**What this task involves**
Copy the footballer profile below word for word, with nothing left out or changed.

**Excerpt provided**
Content starts

Personal information
- Full name: Robert Chwastek
- Date of birth: 11 September 1988 (age 38)
- Place of birth: Chorzów, Poland
- Height: 1.72 m (5 ft 8 in)
- Position: Midfielder

Team information
- Current team: Raków Częstochowa (head of scouting)

Youth career
- KS Stadion Śląski
- Józefka Chorzów
- Zantka Chorzów
- 2005–2006: UKS SMS Łódź

Senior career*
- Years: Team / Apps / (Gls)
- 2006–2007: UKS SMS Bałucz
- 2007–2008: GKS Bełchatów / 12 / (2)
- 2008–2012: Wisła Płock / 61 / (1)
- 2012–2013: Dolcan Ząbki / 28 / (2)
- 2013–2014: Ruch Chorzów / 2 / (0)
- 2014–2015: Siarka Tarnobrzeg / 23 / (1)
- 2015–2016: Grunwald Ruda Śląska / 28 / (8)
- 2016–2017: Gryf Wejherowo / 33 / (7)

Content ends

**Data provided**
Content starts

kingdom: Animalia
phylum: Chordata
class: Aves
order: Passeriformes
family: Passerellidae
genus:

Content ends

**Written solution**
Personal information
- Full name: Robert Chwastek
- Date of birth: 11 September 1988 (age 38)
- Place of birth: Chorzów, Poland
- Height: 1.72 m (5 ft 8 in)
- Position: Midfielder

Team information
- Current team: Raków Częstochowa (head of scouting)

Youth career
- KS Stadion Śląski
- Józefka Chorzów
- Zantka Chorzów
- 2005–2006: UKS SMS Łódź

Senior career*
- Years: Team / Apps / (Gls)
- 2006–2007: UKS SMS Bałucz
- 2007–2008: GKS Bełchatów / 12 / (2)
- 2008–2012: Wisła Płock / 61 / (1)
- 2012–2013: Dolcan Ząbki / 28 / (2)
- 2013–2014: Ruch Chorzów / 2 / (0)
- 2014–2015: Siarka Tarnobrzeg / 23 / (1)
- 2015–2016: Grunwald Ruda Śląska / 28 / (8)
- 2016–2017: Gryf Wejherowo / 33 / (7)